Goal ▸ Return every line of the records below without changing anything.

Listed entries ▸
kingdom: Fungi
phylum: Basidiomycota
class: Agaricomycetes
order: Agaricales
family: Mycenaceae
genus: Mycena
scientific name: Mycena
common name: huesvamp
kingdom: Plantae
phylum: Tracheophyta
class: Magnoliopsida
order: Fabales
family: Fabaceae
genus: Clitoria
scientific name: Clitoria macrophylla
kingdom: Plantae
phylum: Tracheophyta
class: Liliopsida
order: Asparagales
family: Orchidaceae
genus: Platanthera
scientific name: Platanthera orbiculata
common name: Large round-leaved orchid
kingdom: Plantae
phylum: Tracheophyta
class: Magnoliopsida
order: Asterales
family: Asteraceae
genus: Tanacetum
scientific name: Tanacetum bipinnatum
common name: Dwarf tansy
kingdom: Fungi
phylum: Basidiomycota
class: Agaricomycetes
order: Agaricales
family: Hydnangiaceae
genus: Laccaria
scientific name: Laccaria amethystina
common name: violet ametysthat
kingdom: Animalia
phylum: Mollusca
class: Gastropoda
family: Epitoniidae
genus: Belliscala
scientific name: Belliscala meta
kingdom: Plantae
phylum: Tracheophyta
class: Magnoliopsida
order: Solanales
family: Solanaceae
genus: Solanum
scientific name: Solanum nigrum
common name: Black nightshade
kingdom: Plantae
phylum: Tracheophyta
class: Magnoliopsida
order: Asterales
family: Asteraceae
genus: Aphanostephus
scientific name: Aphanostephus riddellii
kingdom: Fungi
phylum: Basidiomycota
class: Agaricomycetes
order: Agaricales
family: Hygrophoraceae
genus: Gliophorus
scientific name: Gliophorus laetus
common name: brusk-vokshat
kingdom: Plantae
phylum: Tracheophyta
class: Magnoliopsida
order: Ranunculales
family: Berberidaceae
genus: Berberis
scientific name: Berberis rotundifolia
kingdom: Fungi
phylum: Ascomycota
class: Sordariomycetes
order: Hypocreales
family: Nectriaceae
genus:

Exercise answer ▸
kingdom: Fungi
phylum: Basidiomycota
class: Agaricomycetes
order: Agaricales
family: Mycenaceae
genus: Mycena
scientific name: Mycena
common name: huesvamp
kingdom: Plantae
phylum: Tracheophyta
class: Magnoliopsida
order: Fabales
family: Fabaceae
genus: Clitoria
scientific name: Clitoria macrophylla
kingdom: Plantae
phylum: Tracheophyta
class: Liliopsida
order: Asparagales
family: Orchidaceae
genus: Platanthera
scientific name: Platanthera orbiculata
common name: Large round-leaved orchid
kingdom: Plantae
phylum: Tracheophyta
class: Magnoliopsida
order: Asterales
family: Asteraceae
genus: Tanacetum
scientific name: Tanacetum bipinnatum
common name: Dwarf tansy
kingdom: Fungi
phylum: Basidiomycota
class: Agaricomycetes
order: Agaricales
family: Hydnangiaceae
genus: Laccaria
scientific name: Laccaria amethystina
common name: violet ametysthat
kingdom: Animalia
phylum: Mollusca
class: Gastropoda
family: Epitoniidae
genus: Belliscala
scientific name: Belliscala meta
kingdom: Plantae
phylum: Tracheophyta
class: Magnoliopsida
order: Solanales
family: Solanaceae
genus: Solanum
scientific name: Solanum nigrum
common name: Black nightshade
kingdom: Plantae
phylum: Tracheophyta
class: Magnoliopsida
order: Asterales
family: Asteraceae
genus: Aphanostephus
scientific name: Aphanostephus riddellii
kingdom: Fungi
phylum: Basidiomycota
class: Agaricomycetes
order: Agaricales
family: Hygrophoraceae
genus: Gliophorus
scientific name: Gliophorus laetus
common name: brusk-vokshat
kingdom: Plantae
phylum: Tracheophyta
class: Magnoliopsida
order: Ranunculales
family: Berberidaceae
genus: Berberis
scientific name: Berberis rotundifolia
kingdom: Fungi
phylum: Ascomycota
class: Sordariomycetes
order: Hypocreales
family: Nectriaceae
genus:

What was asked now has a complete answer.